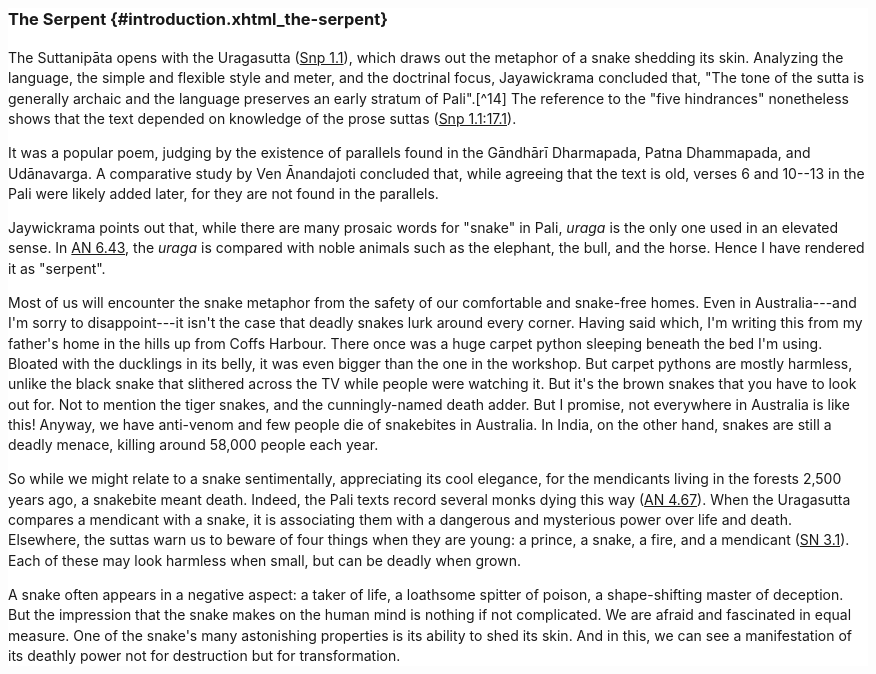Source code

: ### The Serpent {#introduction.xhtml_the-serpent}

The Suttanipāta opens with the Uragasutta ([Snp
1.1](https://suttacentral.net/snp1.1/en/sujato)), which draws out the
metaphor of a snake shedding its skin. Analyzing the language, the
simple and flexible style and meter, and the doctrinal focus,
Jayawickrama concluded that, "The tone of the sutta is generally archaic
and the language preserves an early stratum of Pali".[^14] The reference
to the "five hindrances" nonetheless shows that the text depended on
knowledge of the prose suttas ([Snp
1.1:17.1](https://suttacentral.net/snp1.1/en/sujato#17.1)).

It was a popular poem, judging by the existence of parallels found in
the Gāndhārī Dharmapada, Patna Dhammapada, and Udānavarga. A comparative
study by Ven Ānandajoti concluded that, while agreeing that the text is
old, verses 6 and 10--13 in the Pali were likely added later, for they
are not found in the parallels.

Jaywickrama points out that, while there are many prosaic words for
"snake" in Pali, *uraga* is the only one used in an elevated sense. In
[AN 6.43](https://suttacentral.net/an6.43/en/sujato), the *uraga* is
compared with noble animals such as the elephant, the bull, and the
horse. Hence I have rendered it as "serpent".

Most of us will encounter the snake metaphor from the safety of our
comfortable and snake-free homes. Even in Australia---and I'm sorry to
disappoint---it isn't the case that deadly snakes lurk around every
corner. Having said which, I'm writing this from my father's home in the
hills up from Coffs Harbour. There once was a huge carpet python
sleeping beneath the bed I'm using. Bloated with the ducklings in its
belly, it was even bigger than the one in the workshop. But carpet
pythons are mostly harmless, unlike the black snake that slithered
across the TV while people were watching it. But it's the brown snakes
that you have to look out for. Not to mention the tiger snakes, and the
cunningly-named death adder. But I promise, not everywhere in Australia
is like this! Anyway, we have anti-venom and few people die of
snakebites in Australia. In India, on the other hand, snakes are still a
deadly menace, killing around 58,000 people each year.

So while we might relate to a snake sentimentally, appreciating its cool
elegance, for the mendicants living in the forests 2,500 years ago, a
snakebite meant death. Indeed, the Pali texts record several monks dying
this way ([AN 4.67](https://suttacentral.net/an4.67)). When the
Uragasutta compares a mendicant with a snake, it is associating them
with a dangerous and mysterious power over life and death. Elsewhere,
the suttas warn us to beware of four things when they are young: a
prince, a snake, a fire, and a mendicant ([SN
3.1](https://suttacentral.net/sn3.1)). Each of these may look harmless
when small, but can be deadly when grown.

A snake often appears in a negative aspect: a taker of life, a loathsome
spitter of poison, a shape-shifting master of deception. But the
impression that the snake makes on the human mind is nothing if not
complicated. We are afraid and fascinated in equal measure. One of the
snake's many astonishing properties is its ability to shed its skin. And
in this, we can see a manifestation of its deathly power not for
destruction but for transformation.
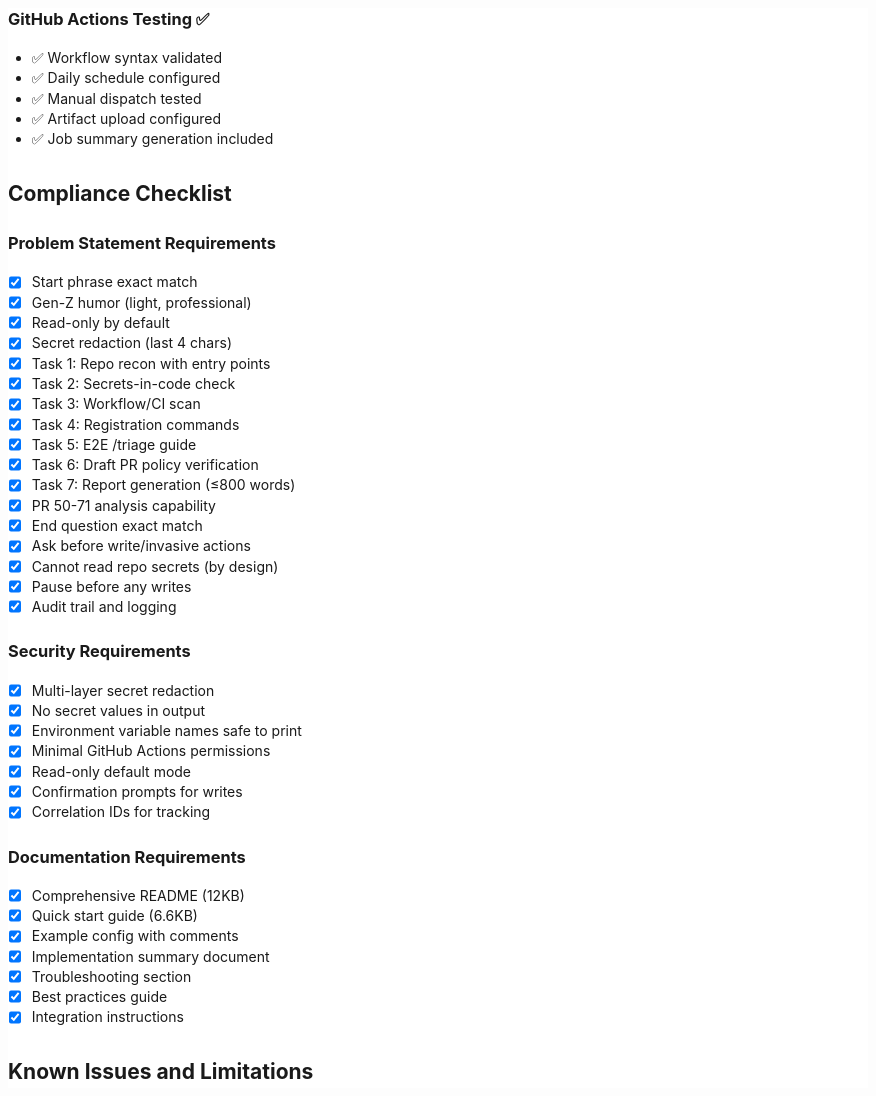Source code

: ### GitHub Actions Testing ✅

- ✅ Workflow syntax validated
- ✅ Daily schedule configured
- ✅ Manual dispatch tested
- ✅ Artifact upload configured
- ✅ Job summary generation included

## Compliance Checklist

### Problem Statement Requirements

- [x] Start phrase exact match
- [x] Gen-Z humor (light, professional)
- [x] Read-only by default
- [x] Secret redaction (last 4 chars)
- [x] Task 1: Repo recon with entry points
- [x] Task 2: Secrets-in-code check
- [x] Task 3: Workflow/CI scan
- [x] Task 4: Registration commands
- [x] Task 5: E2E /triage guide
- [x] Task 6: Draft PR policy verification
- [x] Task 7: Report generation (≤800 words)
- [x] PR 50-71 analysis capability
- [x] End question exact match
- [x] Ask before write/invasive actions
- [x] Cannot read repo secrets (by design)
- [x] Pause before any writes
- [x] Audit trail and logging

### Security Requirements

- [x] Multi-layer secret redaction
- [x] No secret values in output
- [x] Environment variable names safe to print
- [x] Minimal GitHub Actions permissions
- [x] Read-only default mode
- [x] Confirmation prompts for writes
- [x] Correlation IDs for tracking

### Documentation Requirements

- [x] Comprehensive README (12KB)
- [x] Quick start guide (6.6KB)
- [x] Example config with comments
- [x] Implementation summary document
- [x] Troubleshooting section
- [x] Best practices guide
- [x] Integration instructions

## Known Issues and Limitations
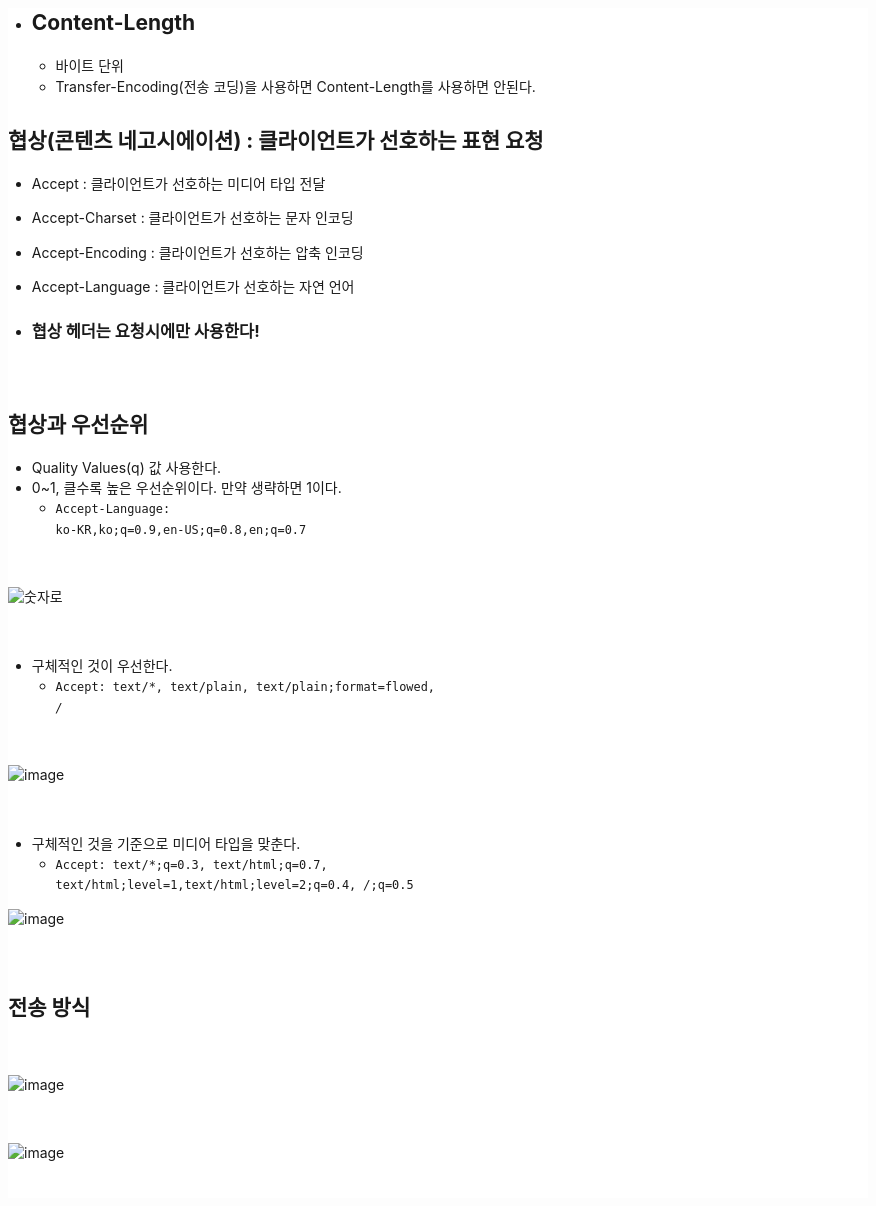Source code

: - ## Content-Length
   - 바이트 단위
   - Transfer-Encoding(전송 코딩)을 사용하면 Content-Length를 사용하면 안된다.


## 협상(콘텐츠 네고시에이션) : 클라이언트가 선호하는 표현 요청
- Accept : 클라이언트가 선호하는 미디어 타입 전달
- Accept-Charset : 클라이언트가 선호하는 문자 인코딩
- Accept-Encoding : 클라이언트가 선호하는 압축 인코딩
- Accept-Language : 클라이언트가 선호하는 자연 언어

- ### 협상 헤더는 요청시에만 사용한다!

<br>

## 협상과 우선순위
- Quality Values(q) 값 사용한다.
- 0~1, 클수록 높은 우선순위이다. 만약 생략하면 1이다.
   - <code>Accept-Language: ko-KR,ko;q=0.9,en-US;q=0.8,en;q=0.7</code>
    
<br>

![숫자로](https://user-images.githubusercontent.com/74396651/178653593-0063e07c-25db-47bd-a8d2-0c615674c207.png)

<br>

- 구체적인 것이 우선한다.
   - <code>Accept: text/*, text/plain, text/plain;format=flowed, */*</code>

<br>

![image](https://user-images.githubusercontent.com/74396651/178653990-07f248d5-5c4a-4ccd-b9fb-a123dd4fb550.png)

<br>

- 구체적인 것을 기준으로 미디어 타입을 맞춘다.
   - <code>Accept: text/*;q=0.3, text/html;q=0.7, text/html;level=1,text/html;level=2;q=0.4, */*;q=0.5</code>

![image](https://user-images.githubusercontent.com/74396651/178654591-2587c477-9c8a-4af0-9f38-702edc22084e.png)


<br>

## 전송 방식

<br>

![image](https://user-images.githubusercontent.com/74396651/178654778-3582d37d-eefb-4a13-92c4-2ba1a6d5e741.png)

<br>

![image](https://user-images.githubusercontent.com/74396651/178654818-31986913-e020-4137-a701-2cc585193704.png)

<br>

■ Requirement ■
Reproduce everything from the line containing "## 협상과 우선순위" down to the last of the rows, changing each "우선순위" to "우선도" and keeping all else unchanged.

■ Answer for this exercise ■
## 협상과 우선도
- Quality Values(q) 값 사용한다.
- 0~1, 클수록 높은 우선도이다. 만약 생략하면 1이다.
   - <code>Accept-Language: ko-KR,ko;q=0.9,en-US;q=0.8,en;q=0.7</code>
    
<br>

![숫자로](https://user-images.githubusercontent.com/74396651/178653593-0063e07c-25db-47bd-a8d2-0c615674c207.png)

<br>

- 구체적인 것이 우선한다.
   - <code>Accept: text/*, text/plain, text/plain;format=flowed, */*</code>

<br>

![image](https://user-images.githubusercontent.com/74396651/178653990-07f248d5-5c4a-4ccd-b9fb-a123dd4fb550.png)

<br>

- 구체적인 것을 기준으로 미디어 타입을 맞춘다.
   - <code>Accept: text/*;q=0.3, text/html;q=0.7, text/html;level=1,text/html;level=2;q=0.4, */*;q=0.5</code>

![image](https://user-images.githubusercontent.com/74396651/178654591-2587c477-9c8a-4af0-9f38-702edc22084e.png)


<br>

## 전송 방식

<br>

![image](https://user-images.githubusercontent.com/74396651/178654778-3582d37d-eefb-4a13-92c4-2ba1a6d5e741.png)

<br>

![image](https://user-images.githubusercontent.com/74396651/178654818-31986913-e020-4137-a701-2cc585193704.png)

<br>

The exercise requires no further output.